Sem ketchup (por Joca Souza Leão) - Revista Algomais - a revista de Pernambuco

Sem ketchup (por Joca Souza Leão)

Claudia Santos

Meu neto João Francisco é tarado por ketchup. Quando lhe disse que não existia ketchup antigamente (pra ele, tudo com mais de oito anos é “antigamente”), ele interrompeu a mordida no hambúrguer cheio de ketchup e me olhou perplexo: “Então, você comia o quê, vovô?” Antes de responder, acrescentei: “Também não havia maionese pronta.” Ele pensou qu’eu tava brincando: “Danou-se!” E lá fui eu explicar a João.

“Quando eu tinha a sua idade, rapaz, não havia pizzarias no Recife. Minha mãe fazia pizza em casa aos domingos. Meus amigos, que nunca tinham comido nada nem parecido, passavam o dia puxando o saco da gente (meu, de Caio e de Lula) pra serem convidados. Não sabiam nem pronunciar o nome direito: ‘Pi... o quê?’ Pense numa pizza boa, João. A que você mais gosta. Pensou? Pois a que mamãe fazia era muito, muito mais gostosa. E era grossinha, viu? Nada de pizza fininha como hóstia. Quem diz que quanto mais fina melhor é porque não sabe o que é uma massa boa e bem assada, fofinha e crocante. Hoje, por pirangagem, pra render mais, ralam o queijo mozzarella. Mamãe a cobria com fatias de queijo; aí, sim, fininhas. Ketchup? Nada disso. Molho de tomate pessoalmente, temperado e feito na hora. Maravilha.

Agenda TGI

“Agora, bom mesmo, João, bom de lascar era a maionese que mamãe fazia. Não era pra comer com hambúrguer, não, rapaz. Mas com lagosta e camarão. (‘Lagosta? Eu acho que nunca comi lagosta...’) A maionese era batida com não sei quantos ovos, mostarda francesa, azeite português, limão, alho... e, depois, misturada com pedaços de lagosta, camarão, passas, cubinhos de batata e maçã. Pronta, ficava como um bolo. Decorada. Servida gelada. Como entrada. Mas, pra mim, era o prato principal.

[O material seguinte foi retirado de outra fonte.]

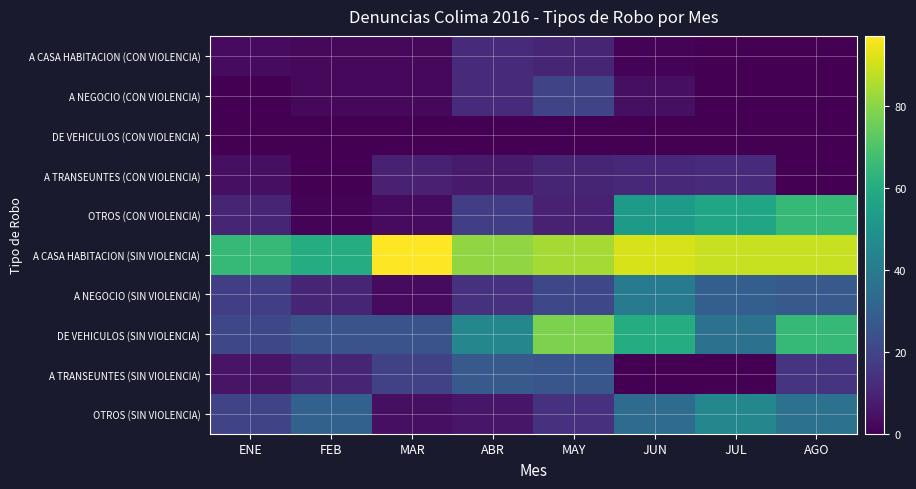

Reading left to right, what are all the values shown in this chart?

A CASA HABITACION (CON VIOLENCIA): ENE=3	FEB=2	MAR=2	ABR=12	MAY=10	JUN=1	JUL=0	AGO=0
A NEGOCIO (CON VIOLENCIA): ENE=0	FEB=2	MAR=2	ABR=12	MAY=20	JUN=4	JUL=0	AGO=0
DE VEHICULOS (CON VIOLENCIA): ENE=0	FEB=0	MAR=0	ABR=0	MAY=0	JUN=0	JUL=0	AGO=0
A TRANSEUNTES (CON VIOLENCIA): ENE=4	FEB=0	MAR=9	ABR=7	MAY=10	JUN=11	JUL=12	AGO=0
OTROS (CON VIOLENCIA): ENE=10	FEB=1	MAR=3	ABR=18	MAY=9	JUN=53	JUL=57	AGO=65
A CASA HABITACION (SIN VIOLENCIA): ENE=65	FEB=60	MAR=97	ABR=81	MAY=84	JUN=91	JUL=89	AGO=89
A NEGOCIO (SIN VIOLENCIA): ENE=18	FEB=10	MAR=3	ABR=14	MAY=21	JUN=40	JUL=29	AGO=27
DE VEHICULOS (SIN VIOLENCIA): ENE=21	FEB=25	MAR=25	ABR=45	MAY=78	JUN=60	JUL=36	AGO=65
A TRANSEUNTES (SIN VIOLENCIA): ENE=5	FEB=10	MAR=19	ABR=27	MAY=26	JUN=0	JUL=0	AGO=15
OTROS (SIN VIOLENCIA): ENE=20	FEB=30	MAR=4	ABR=6	MAY=14	JUN=34	JUL=45	AGO=36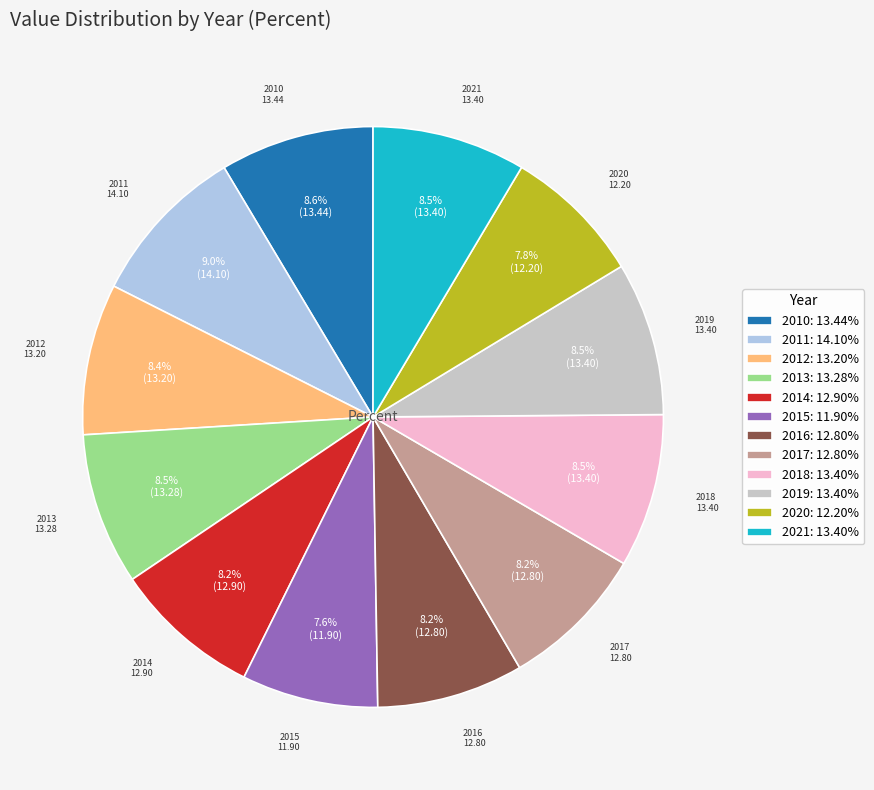

Combined, what portion of the pie is 2010 and 2018?

17.1%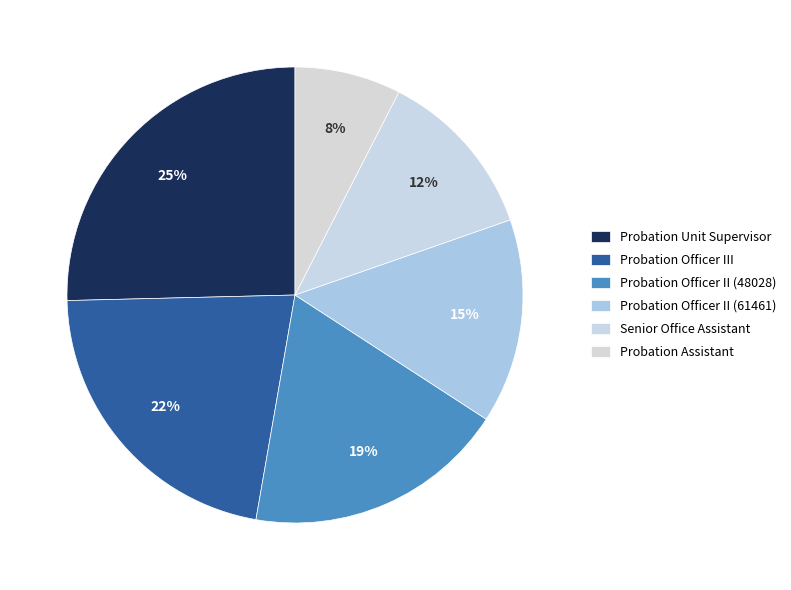

To the nearest percent, what portion does Probation Officer III represent?

22%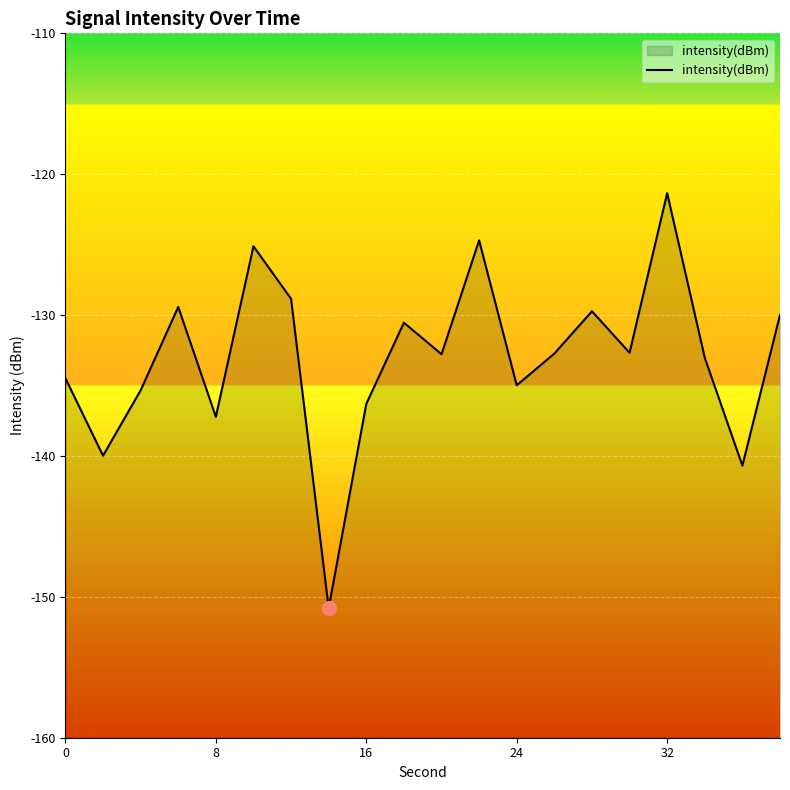

How many values exceed -132?

8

“Quer ver outra coisa que também não existia, João? Sanduicheira elétrica doméstica. Só profissional. Nas casas de lanche (lanchonetes, como se diz de um tempo pra cá) e algumas sorveterias. Mas tinha uma sanduicheira lá em casa que prensava o sanduíche e a gente botava na boca do fogão; de um lado, depois do outro. O sanduba ficava igualzinho ao da Pérola, uma sorveteria famosa. E tinha um detalhe, João. Queijo, presunto e manteiga eram muito melhores do que são hoje. Mas bota melhores nisso! E o misto-quente lá de casa também fazia o maior sucesso entre os amigos da vizinhança.”
Você, cara leitora, caro leitor, não faz ideia do comentário de João Francisco depois de todo o meu empenho narrativo:
“Por isso, vovô, tio Caio, tio Lula e você ficaram gordinhos, né?”